* _Consigna a_
Repita sin alteración alguna las líneas del listado que van desde su comienzo hasta la línea que contiene "5: (126, 904)", ambas inclusive.

* _Texto mostrado_
- - -
Baroja estuvo en Vitoria para conocer con detalle por dónde se movía su protagonista. Y la retrató como nadie lo ha hecho. Creo que es una de las mejores semblanzas que se han hecho de la Vitoria de los años veinte y treinta. Muy poco reconocida. El aura que le falta a la capital alavesa, según Bernardo Atxaga, se puede ver aquí de alguna manera. No había una ciudad con ese ambiente tan religioso donde las sotanas pesaban tanto. Es abrumador. Me he saltado algunas frases que considero de menor interés.
El Seminario
El Seminario era una gran incubadora de clérigos para el País Vasco. (Se refiere a los dos anteriores que hubo antes del que conocemos hoy en la calle Beato Tomás de Zumárraga, el palacio de Escoriaza-Esquível, llamado de Aguirre y el Conciliar, que existe convertido en viviendas frente a la catedral vieja. Baroja habla de tiempos anteriores a la inauguración del actual (1930) cuando su protagonista, Javier Olaran se preparaba como seminarista en Vitoria). Pretendía conservar e intensificar el espíritu católico de las provincias y quería ser un baluarte contra la indiferencia y la inmoralidad.
- - -
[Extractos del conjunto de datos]
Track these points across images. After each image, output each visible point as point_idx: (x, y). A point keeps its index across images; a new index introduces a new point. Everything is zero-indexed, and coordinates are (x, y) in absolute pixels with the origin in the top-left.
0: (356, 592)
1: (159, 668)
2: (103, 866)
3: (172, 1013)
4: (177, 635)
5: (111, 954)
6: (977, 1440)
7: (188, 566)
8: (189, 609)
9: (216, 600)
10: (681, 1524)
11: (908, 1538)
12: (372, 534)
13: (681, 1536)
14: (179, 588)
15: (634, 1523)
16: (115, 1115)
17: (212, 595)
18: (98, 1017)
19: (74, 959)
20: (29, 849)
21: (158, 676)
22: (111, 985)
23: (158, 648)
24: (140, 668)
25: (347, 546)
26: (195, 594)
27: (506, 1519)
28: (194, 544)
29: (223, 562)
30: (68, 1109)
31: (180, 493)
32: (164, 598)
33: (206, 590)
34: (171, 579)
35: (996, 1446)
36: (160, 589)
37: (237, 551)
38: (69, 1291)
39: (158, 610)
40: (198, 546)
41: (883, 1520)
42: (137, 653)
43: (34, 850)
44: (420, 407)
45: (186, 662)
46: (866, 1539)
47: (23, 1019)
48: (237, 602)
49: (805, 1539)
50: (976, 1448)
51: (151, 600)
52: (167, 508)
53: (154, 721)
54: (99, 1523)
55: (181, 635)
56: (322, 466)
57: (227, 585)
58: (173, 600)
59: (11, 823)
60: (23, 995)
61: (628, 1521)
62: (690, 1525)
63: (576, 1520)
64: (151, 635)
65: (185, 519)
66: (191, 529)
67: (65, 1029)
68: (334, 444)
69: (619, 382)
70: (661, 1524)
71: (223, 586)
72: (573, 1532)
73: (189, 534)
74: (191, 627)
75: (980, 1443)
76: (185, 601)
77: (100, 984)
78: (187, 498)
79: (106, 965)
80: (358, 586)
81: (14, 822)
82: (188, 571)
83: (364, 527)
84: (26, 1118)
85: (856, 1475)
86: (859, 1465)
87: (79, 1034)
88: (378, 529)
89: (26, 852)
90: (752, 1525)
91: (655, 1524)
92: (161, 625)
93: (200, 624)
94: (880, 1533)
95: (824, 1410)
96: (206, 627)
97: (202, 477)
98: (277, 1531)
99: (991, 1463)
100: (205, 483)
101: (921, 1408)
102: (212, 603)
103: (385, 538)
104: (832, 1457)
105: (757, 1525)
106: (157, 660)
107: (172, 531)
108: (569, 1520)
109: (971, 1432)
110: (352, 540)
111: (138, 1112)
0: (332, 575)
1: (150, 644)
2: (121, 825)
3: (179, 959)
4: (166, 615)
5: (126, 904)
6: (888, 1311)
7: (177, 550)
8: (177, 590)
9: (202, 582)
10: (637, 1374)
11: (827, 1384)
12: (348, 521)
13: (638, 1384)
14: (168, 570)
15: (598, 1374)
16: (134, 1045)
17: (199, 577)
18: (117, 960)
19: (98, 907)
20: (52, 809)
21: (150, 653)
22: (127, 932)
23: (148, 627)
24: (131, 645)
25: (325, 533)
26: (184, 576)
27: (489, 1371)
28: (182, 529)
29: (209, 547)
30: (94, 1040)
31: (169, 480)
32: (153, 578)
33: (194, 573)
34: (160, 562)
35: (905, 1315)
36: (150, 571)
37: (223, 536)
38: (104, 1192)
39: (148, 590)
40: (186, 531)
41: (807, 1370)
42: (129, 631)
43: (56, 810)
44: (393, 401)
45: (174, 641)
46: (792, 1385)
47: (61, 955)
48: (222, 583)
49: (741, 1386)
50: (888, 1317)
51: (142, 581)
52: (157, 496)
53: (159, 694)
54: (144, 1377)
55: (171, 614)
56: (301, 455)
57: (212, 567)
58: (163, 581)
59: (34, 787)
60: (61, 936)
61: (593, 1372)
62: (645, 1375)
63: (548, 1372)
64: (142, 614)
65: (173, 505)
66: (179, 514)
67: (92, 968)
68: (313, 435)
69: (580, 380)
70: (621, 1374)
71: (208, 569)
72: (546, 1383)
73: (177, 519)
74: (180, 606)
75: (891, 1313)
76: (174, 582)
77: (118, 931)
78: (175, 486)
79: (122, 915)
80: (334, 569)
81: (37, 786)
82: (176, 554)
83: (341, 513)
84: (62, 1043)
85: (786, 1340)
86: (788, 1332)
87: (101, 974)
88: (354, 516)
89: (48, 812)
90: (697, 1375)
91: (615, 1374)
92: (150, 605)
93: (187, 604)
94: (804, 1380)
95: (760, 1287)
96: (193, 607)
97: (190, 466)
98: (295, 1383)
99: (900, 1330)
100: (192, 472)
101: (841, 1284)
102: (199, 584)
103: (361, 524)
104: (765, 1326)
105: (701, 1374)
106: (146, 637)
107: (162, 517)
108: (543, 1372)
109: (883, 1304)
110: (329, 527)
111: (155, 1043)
- - -
* _Consigna b_
Reproduzca literalmente el fragmento del texto sobre el Seminario de Vitoria comprendido entre "Baroja estuvo en" y "de menor interés.", ambos inclusive.

* _Resultado a_
Track these points across images. After each image, output each visible point as point_idx: (x, y). A point keeps its index across images; a new index introduces a new point. Everything is zero-indexed, and coordinates are (x, y) in absolute pixels with the origin in the top-left.
0: (356, 592)
1: (159, 668)
2: (103, 866)
3: (172, 1013)
4: (177, 635)
5: (111, 954)
6: (977, 1440)
7: (188, 566)
8: (189, 609)
9: (216, 600)
10: (681, 1524)
11: (908, 1538)
12: (372, 534)
13: (681, 1536)
14: (179, 588)
15: (634, 1523)
16: (115, 1115)
17: (212, 595)
18: (98, 1017)
19: (74, 959)
20: (29, 849)
21: (158, 676)
22: (111, 985)
23: (158, 648)
24: (140, 668)
25: (347, 546)
26: (195, 594)
27: (506, 1519)
28: (194, 544)
29: (223, 562)
30: (68, 1109)
31: (180, 493)
32: (164, 598)
33: (206, 590)
34: (171, 579)
35: (996, 1446)
36: (160, 589)
37: (237, 551)
38: (69, 1291)
39: (158, 610)
40: (198, 546)
41: (883, 1520)
42: (137, 653)
43: (34, 850)
44: (420, 407)
45: (186, 662)
46: (866, 1539)
47: (23, 1019)
48: (237, 602)
49: (805, 1539)
50: (976, 1448)
51: (151, 600)
52: (167, 508)
53: (154, 721)
54: (99, 1523)
55: (181, 635)
56: (322, 466)
57: (227, 585)
58: (173, 600)
59: (11, 823)
60: (23, 995)
61: (628, 1521)
62: (690, 1525)
63: (576, 1520)
64: (151, 635)
65: (185, 519)
66: (191, 529)
67: (65, 1029)
68: (334, 444)
69: (619, 382)
70: (661, 1524)
71: (223, 586)
72: (573, 1532)
73: (189, 534)
74: (191, 627)
75: (980, 1443)
76: (185, 601)
77: (100, 984)
78: (187, 498)
79: (106, 965)
80: (358, 586)
81: (14, 822)
82: (188, 571)
83: (364, 527)
84: (26, 1118)
85: (856, 1475)
86: (859, 1465)
87: (79, 1034)
88: (378, 529)
89: (26, 852)
90: (752, 1525)
91: (655, 1524)
92: (161, 625)
93: (200, 624)
94: (880, 1533)
95: (824, 1410)
96: (206, 627)
97: (202, 477)
98: (277, 1531)
99: (991, 1463)
100: (205, 483)
101: (921, 1408)
102: (212, 603)
103: (385, 538)
104: (832, 1457)
105: (757, 1525)
106: (157, 660)
107: (172, 531)
108: (569, 1520)
109: (971, 1432)
110: (352, 540)
111: (138, 1112)
0: (332, 575)
1: (150, 644)
2: (121, 825)
3: (179, 959)
4: (166, 615)
5: (126, 904)

* _Resultado b_
Baroja estuvo en Vitoria para conocer con detalle por dónde se movía su protagonista. Y la retrató como nadie lo ha hecho. Creo que es una de las mejores semblanzas que se han hecho de la Vitoria de los años veinte y treinta. Muy poco reconocida. El aura que le falta a la capital alavesa, según Bernardo Atxaga, se puede ver aquí de alguna manera. No había una ciudad con ese ambiente tan religioso donde las sotanas pesaban tanto. Es abrumador. Me he saltado algunas frases que considero de menor interés.